The premise of the project was to shift the negative public perception of the homeless and help raise funds for this community in a meaningful way.

People always see homeless people as poor, desperate, and beyond help. Most existing homeless campaigns simply keep re-affirming such stereotypical images and ask for people to donate out of sympathy.

Instead of following down the spiral of pity, this time Getty wanted to send a different message, by challenging people’s prejudiced beliefs and putting homeless people’s hope and possibilities under the spotlight.

To that end, Getty created this most conventional and most non-conventional stock photo collection, modelled by homeless people.

Karl-Heinz Hasenjaeger: “Today at the photoshoot I feel alive again. A feeling I used to know earlier.”

After a careful analysis of common requests on Getty Images to establish the themes, we worked alongside homeless street vendors at fiftyfifty as models and portrayed them in traditional day-to-day life and work scenarios:  businessmen, designers, cooks, bartenders, tourists, and so on.

People can license our photos on both gettyimages.com and istockphoto.com, and all profits from the image downloads go directly to fiftyfifty to purchase apartments and house the homeless. Moreover, we’ll be sending the photos to different model agencies, opening our homeless participants up to a whole host of potential opportunities.

Muresan Vasilika: “I’d love to let the public see, what homeless people can also look like.”

The plan now is to expand the initiative with more photographers and homeless organisations around the world.

Just because someone is at the edge of the society doesn’t mean he or she is any less of a human than us. They still deserve our respect and support, and for that, we need to first learn to look at them from a different perspective.

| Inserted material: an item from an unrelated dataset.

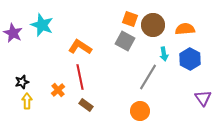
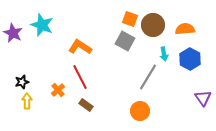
red line: rotated 15 degrees counterclockwise
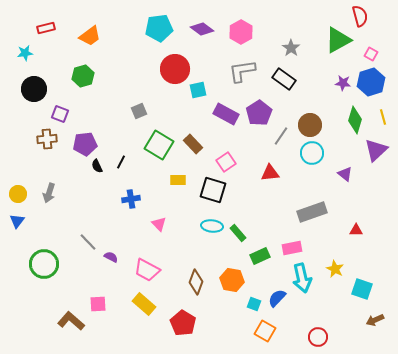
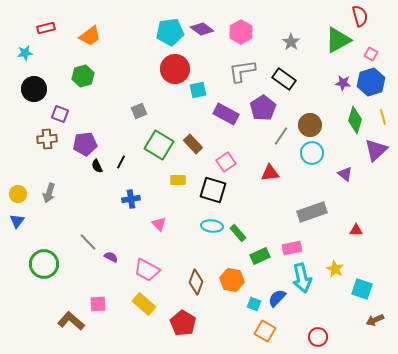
cyan pentagon at (159, 28): moved 11 px right, 4 px down
gray star at (291, 48): moved 6 px up
purple pentagon at (259, 113): moved 4 px right, 5 px up
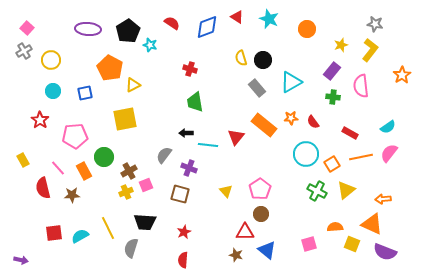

It was magical being part of the process. As the initiative progressed I began to see our models become more and more confident. We are not just reshaping how others perceive them, but are changing how they see themselves as well.

The project not only helped the homeless community but reinforced Getty Images as a brand striving to spur change, shape perception and move the world with powerful imagery. For years, Getty Images has been promoting possibilities for visual expression with their extensive photo archive. This special project brought their brand mission even further.